» WRITTEN EXERCISE A
In which room of the forum thread was this post made?
» WRITTEN EXERCISE B
Update the stretch of the forum thread from "Article: Parallelism at" through "100X speed ups.", putting "irritating" in place of "annoying".
» WRITTEN EXERCISE C
Write the next part of the forum thread about GPU speedups, picking up after its last line.

» PROVIDED TEXT
--- --- ---

Article: Parallelism at HotPar 2010
By: anon (anon.delete@this.anon.com), August 2, 2010 8:36 pm
Room: Moderated Discussions
Michael S (already5chosen@yahoo.com) on 8/2/10 wrote:
---------------------------
>Mark Roulo (nothanks@xxx.com) on 8/2/10 wrote:
>---------------------------
>>AM (myname4rwt@jee-male.com) on 8/2/10 wrote:
>>---------------------------
>>>David Kanter (dkanter@realworldtech.com) on 7/29/10 wrote:
>>>---------------------------
>>>...
>>>>When I hear crap like "the only interesting workloads are amenable to GPUs", it's
>>>>quite annoying. Ditto for claimed 100X speed ups.
>>
>>
>>>And since you are apparently calling crap all 100x and higher speedups, it's reasonable
>>>to ask if you have any proof wrt every piece of published research with such results.

--- --- ---

» DATASET ENTRIES
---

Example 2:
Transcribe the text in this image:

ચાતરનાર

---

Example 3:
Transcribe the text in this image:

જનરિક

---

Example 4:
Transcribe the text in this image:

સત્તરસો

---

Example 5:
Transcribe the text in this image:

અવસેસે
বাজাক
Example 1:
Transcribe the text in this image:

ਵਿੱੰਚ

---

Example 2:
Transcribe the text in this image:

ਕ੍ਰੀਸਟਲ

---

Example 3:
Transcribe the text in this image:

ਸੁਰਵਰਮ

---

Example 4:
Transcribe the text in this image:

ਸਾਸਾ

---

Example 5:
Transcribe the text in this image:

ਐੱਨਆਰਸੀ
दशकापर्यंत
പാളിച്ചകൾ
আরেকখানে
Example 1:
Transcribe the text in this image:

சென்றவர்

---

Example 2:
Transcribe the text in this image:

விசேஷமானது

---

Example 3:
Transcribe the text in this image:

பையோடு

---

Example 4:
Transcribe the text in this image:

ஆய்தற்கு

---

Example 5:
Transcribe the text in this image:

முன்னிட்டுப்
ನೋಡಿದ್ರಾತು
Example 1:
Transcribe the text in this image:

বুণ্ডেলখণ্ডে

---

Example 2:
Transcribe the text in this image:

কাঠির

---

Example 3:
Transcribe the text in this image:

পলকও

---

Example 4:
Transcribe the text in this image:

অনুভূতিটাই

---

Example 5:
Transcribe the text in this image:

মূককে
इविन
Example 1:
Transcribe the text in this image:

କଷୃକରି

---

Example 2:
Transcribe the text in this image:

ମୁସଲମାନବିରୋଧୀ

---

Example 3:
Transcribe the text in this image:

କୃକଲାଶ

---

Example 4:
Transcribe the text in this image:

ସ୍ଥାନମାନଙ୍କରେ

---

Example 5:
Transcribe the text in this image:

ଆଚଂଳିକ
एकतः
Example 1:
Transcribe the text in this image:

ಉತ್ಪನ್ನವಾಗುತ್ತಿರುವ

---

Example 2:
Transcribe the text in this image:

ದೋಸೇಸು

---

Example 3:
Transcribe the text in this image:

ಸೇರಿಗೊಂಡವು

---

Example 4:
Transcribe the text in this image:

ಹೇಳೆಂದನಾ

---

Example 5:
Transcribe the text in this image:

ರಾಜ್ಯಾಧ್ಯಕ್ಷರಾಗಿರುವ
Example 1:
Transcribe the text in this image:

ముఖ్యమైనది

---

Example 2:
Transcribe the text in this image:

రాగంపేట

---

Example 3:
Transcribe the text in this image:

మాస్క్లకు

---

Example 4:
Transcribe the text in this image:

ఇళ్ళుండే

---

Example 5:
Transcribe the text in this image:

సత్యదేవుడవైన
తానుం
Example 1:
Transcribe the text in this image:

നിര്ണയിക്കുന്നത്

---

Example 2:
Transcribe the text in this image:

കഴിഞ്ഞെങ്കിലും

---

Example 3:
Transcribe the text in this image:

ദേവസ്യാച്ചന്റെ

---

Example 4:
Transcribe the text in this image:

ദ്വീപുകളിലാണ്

--- --- ---

» TASK ANSWER A
Moderated Discussions.

» TASK ANSWER B
Article: Parallelism at HotPar 2010
By: anon (anon.delete@this.anon.com), August 2, 2010 8:36 pm
Room: Moderated Discussions
Michael S (already5chosen@yahoo.com) on 8/2/10 wrote:
---------------------------
>Mark Roulo (nothanks@xxx.com) on 8/2/10 wrote:
>---------------------------
>>AM (myname4rwt@jee-male.com) on 8/2/10 wrote:
>>---------------------------
>>>David Kanter (dkanter@realworldtech.com) on 7/29/10 wrote:
>>>---------------------------
>>>...
>>>>When I hear crap like "the only interesting workloads are amenable to GPUs", it's
>>>>quite irritating. Ditto for claimed 100X speed ups.

» TASK ANSWER C
>>>I don't think you have any though.
>>
>>The raw compute advantage of an nVidia Fermi GPU vs. a 6-core Intel CPU is in the 10x range.
>>
>>The raw bandwidth advantage is in the 4x to 5x range.
>>
>>The GPU is less flexible.
>>
>>I would suggest that when a paper claims a 10x to 20x speed increase above the
>>raw hardware advantage, it is up to the paper authors to explain where this advantage came from.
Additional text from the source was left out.